I've experienced this before on longish rides even when I have more training miles behind me. Recently changed my position to be a bit more upright which has solved previous back pain, but hasn't helped my hand.
Any thoughts?
Obviously, relaxing your grip can help, gel-mitts or even bar tape. I have a regular inclination to do 200 miles jaunts offroad on rigid bikes and gel mitts helps a lot
I only get pain when I use gloves with inserts. Not a solution to the problem
most likely caused by a fit issue. Look at bike fit advisor on YouTube as he’s has covered this in detail.
Gel bar pads from Fizik and some thick soft tape works for me. Used with Specialized BG gloves or mitts.
IME the palsy is caused more by pressure points than vibration, so the gel stuff can help, but I think it's more by gettting a diameter of grip that suits your hands than it by providing damping. I have large hands and if the grip diameter is too small it's tiring.
The main thing is to pay close attention to the angle at which your bar is set in the stem and the angle at which your levers are set on the bars. Spending a lot of time on the hoods means any pressure points here can really cause problems, and the longer you spend in the saddle the smaller a point it will take to cause a problem: as you go further you may need to make ever finer adjustments. Don't expect to fix it in one go: when I was doing long rides, I'd end up making tiny adjustments to bar setup and occasionally seat position after most rides, until I ironed everything out. The ulnar nerve thing was the very last thing to be ironed out: after a really long ride during which my fingers were fine, after I'd slept my third and fourth fingers were totally numb for weeks. I think it was probably a fraction of a degree shift in bar angle and correspondingly the reverse in lever angle that eliminated the final pressure point and gave me a perfectly smooth run from bend to hood.

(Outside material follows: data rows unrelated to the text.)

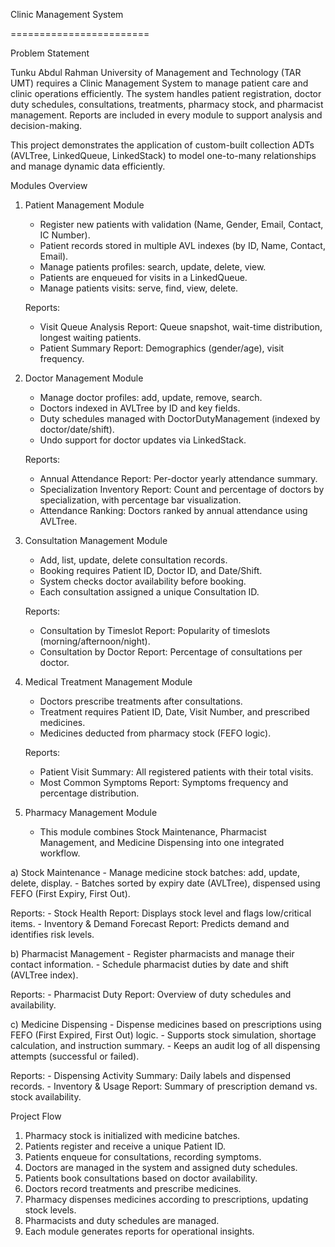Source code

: Clinic Management System

========================

Problem Statement

Tunku Abdul Rahman University of Management and Technology (TAR UMT) requires a Clinic Management System to manage patient care and clinic operations efficiently. The system handles patient registration, doctor duty schedules, consultations, treatments, pharmacy stock, and pharmacist management. Reports are included in every module to support analysis and decision-making.

This project demonstrates the application of custom-built collection ADTs (AVLTree, LinkedQueue, LinkedStack) to model one-to-many relationships and manage dynamic data efficiently.

Modules Overview

1. Patient Management Module
	- Register new patients with validation (Name, Gender, Email, Contact, IC Number).
	- Patient records stored in multiple AVL indexes (by ID, Name, Contact, Email).
	- Manage patients profiles: search, update, delete, view.
	- Patients are enqueued for visits in a LinkedQueue<PatientVisit>.
 	- Manage patients visits: serve, find, view, delete.

   Reports:
	- Visit Queue Analysis Report: Queue snapshot, wait-time distribution, longest waiting patients.
	- Patient Summary Report: Demographics (gender/age), visit frequency.

2. Doctor Management Module
	- Manage doctor profiles: add, update, remove, search.
	- Doctors indexed in AVLTree by ID and key fields.
	- Duty schedules managed with DoctorDutyManagement (indexed by doctor/date/shift).
	- Undo support for doctor updates via LinkedStack<Doctor>.

   Reports:
	- Annual Attendance Report: Per-doctor yearly attendance summary.
	- Specialization Inventory Report: Count and percentage of doctors by specialization, with percentage bar visualization.
	- Attendance Ranking: Doctors ranked by annual attendance using AVLTree.

3. Consultation Management Module
	- Add, list, update, delete consultation records.
	- Booking requires Patient ID, Doctor ID, and Date/Shift.
	- System checks doctor availability before booking.
	- Each consultation assigned a unique Consultation ID.

   Reports:
	- Consultation by Timeslot Report: Popularity of timeslots (morning/afternoon/night).
	- Consultation by Doctor Report: Percentage of consultations per doctor.

4. Medical Treatment Management Module
	- Doctors prescribe treatments after consultations.
	- Treatment requires Patient ID, Date, Visit Number, and prescribed medicines.
	- Medicines deducted from pharmacy stock (FEFO logic).

   Reports:
	- Patient Visit Summary: All registered patients with their total visits.
	- Most Common Symptoms Report: Symptoms frequency and percentage distribution.

5. Pharmacy Management Module
	- This module combines Stock Maintenance, Pharmacist Management, and Medicine Dispensing into one integrated workflow.

a) Stock Maintenance
	- Manage medicine stock batches: add, update, delete, display.
	- Batches sorted by expiry date (AVLTree), dispensed using FEFO (First Expiry, First Out).

   Reports:
	- Stock Health Report: Displays stock level and flags low/critical items.
	- Inventory & Demand Forecast Report: Predicts demand and identifies risk levels.

b) Pharmacist Management
	- Register pharmacists and manage their contact information.
	- Schedule pharmacist duties by date and shift (AVLTree index).

   Reports:
	- Pharmacist Duty Report: Overview of duty schedules and availability.

c) Medicine Dispensing
	- Dispense medicines based on prescriptions using FEFO (First Expired, First Out) logic.
	- Supports stock simulation, shortage calculation, and instruction summary.
	- Keeps an audit log of all dispensing attempts (successful or failed).

   Reports:
	- Dispensing Activity Summary: Daily labels and dispensed records.
	- Inventory & Usage Report: Summary of prescription demand vs. stock availability.

Project Flow
1. Pharmacy stock is initialized with medicine batches.
2. Patients register and receive a unique Patient ID.
3. Patients enqueue for consultations, recording symptoms.
4. Doctors are managed in the system and assigned duty schedules.
5. Patients book consultations based on doctor availability.
6. Doctors record treatments and prescribe medicines.
7. Pharmacy dispenses medicines according to prescriptions, updating stock levels.
8. Pharmacists and duty schedules are managed.
9. Each module generates reports for operational insights.
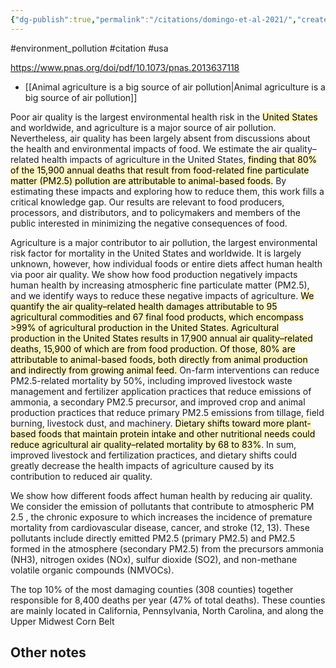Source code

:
 ```yaml
---
{"dg-publish":true,"permalink":"/citations/domingo-et-al-2021/","created":"2025-10-23T12:02:38.599+01:00","updated":"2025-10-23T12:02:38.600+01:00"}
---
```


#environment_pollution #citation #usa 

https://www.pnas.org/doi/pdf/10.1073/pnas.2013637118

- [[Animal agriculture is a big source of air pollution\|Animal agriculture is a big source of air pollution]]

Poor air quality is the largest environmental health risk in the <mark style="background: #FFF3A3A6;">United States </mark>and worldwide, and agriculture is a major source of air pollution. Nevertheless, air quality has been largely absent from discussions about the health and environmental impacts of food. We estimate the air quality–related health impacts of agriculture in the United States, <mark style="background: #FFF3A3A6;">finding that 80% of the 15,900 annual deaths that result from food-related fine particulate matter (PM2.5) pollution are attributable to animal-based foods.</mark> By estimating these impacts and exploring how to reduce them, this work fills a critical knowledge gap. Our results are relevant to food producers, processors, and distributors, and to policymakers and members of the public interested in minimizing the negative consequences of food.

Agriculture is a major contributor to air pollution, the largest environmental risk factor for mortality in the United States and worldwide. It is largely unknown, however, how individual foods or entire diets affect human health via poor air quality. We show how food production negatively impacts human health by increasing atmospheric fine particulate matter (PM2.5), and we identify ways to reduce these negative impacts of agriculture. <mark style="background: #FFF3A3A6;">We quantify the air quality–related health damages attributable to 95 agricultural commodities and 67 final food products, which encompass >99% of agricultural production in the United States. Agricultural production in the United States results in 17,900 annual air quality–related deaths, 15,900 of which are from food production. Of those, 80% are attributable to animal-based foods, both directly from animal production and indirectly from growing animal feed. </mark>On-farm interventions can reduce PM2.5-related mortality by 50%, including improved livestock waste management and fertilizer application practices that reduce emissions of ammonia, a secondary PM2.5 precursor, and improved crop and animal production practices that reduce primary PM2.5 emissions from tillage, field burning, livestock dust, and machinery. <mark style="background: #FFF3A3A6;">Dietary shifts toward more plant-based foods that maintain protein intake and other nutritional needs could reduce agricultural air quality–related mortality by 68 to 83%</mark>. In sum, improved livestock and fertilization practices, and dietary shifts could greatly decrease the health impacts of agriculture caused by its contribution to reduced air quality.

We show how different foods affect human health by reducing air quality. We consider the emission of pollutants that contribute to atmospheric PM 2.5 , the chronic exposure to which increases the incidence of premature mortality from cardiovascular disease, cancer, and stroke (12, 13). These pollutants include directly emitted PM2.5 (primary PM2.5) and PM2.5 formed in the atmosphere (secondary PM2.5) from the precursors ammonia (NH3), nitrogen oxides (NOx), sulfur dioxide (SO2), and non-methane volatile organic compounds (NMVOCs).

The top 10% of the most damaging counties (308 counties) together responsible for 8,400 deaths per year (47% of total deaths). These counties are mainly located in California, Pennsylvania, North Carolina, and along the Upper Midwest Corn Belt 
## Other notes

So be patient with it, focus on positioning and pressure rather than chasing vibrations, and don't forget that small adjustments can have a big effect.
It’s a fit thing.
I don’t think anyone will diagnose you issue without at least photos. However, I had some numbness In the hands and it was solved (by a professional bike fit) by adjusting saddle position as I had too much weight going forwards. We didn’t adjust the bar position at all.
As above, it's a fitting issue and as @Bez notes, it takes a long while to get sorted mainly because of the length of the rides and the length of the recovery. I took 18 months to get my HT sorted for long rides - a ten hour ride was fine (or so I thought) but twelve hours and my fingers would go numb and I'd need at least a month before the tingling went away. Adjust something and repeat. That's for just one bike, it's now fully rigid but it's still fine for long rides because the fit is correct.
Once you've got the fit sorted then it's working out what gloves and the like work with your setup.
Bars too wide?
or try raising the front of the saddle to stop your weight plunging down on the bars so much?
^ ignore this information.
Unless the OP has something really weird his bars will be within a cm or two of the ideal width.
Saddle should be level or up to 9 degrees nose down.
Sounds counterintuitive but nose-up puts pressure on the soft tissues of the groin and you end up with more pressure on the hands as you try to ease the pain. Putting the saddle nose-down means you actually use the sit bones and also recruit the core muscles of the torso.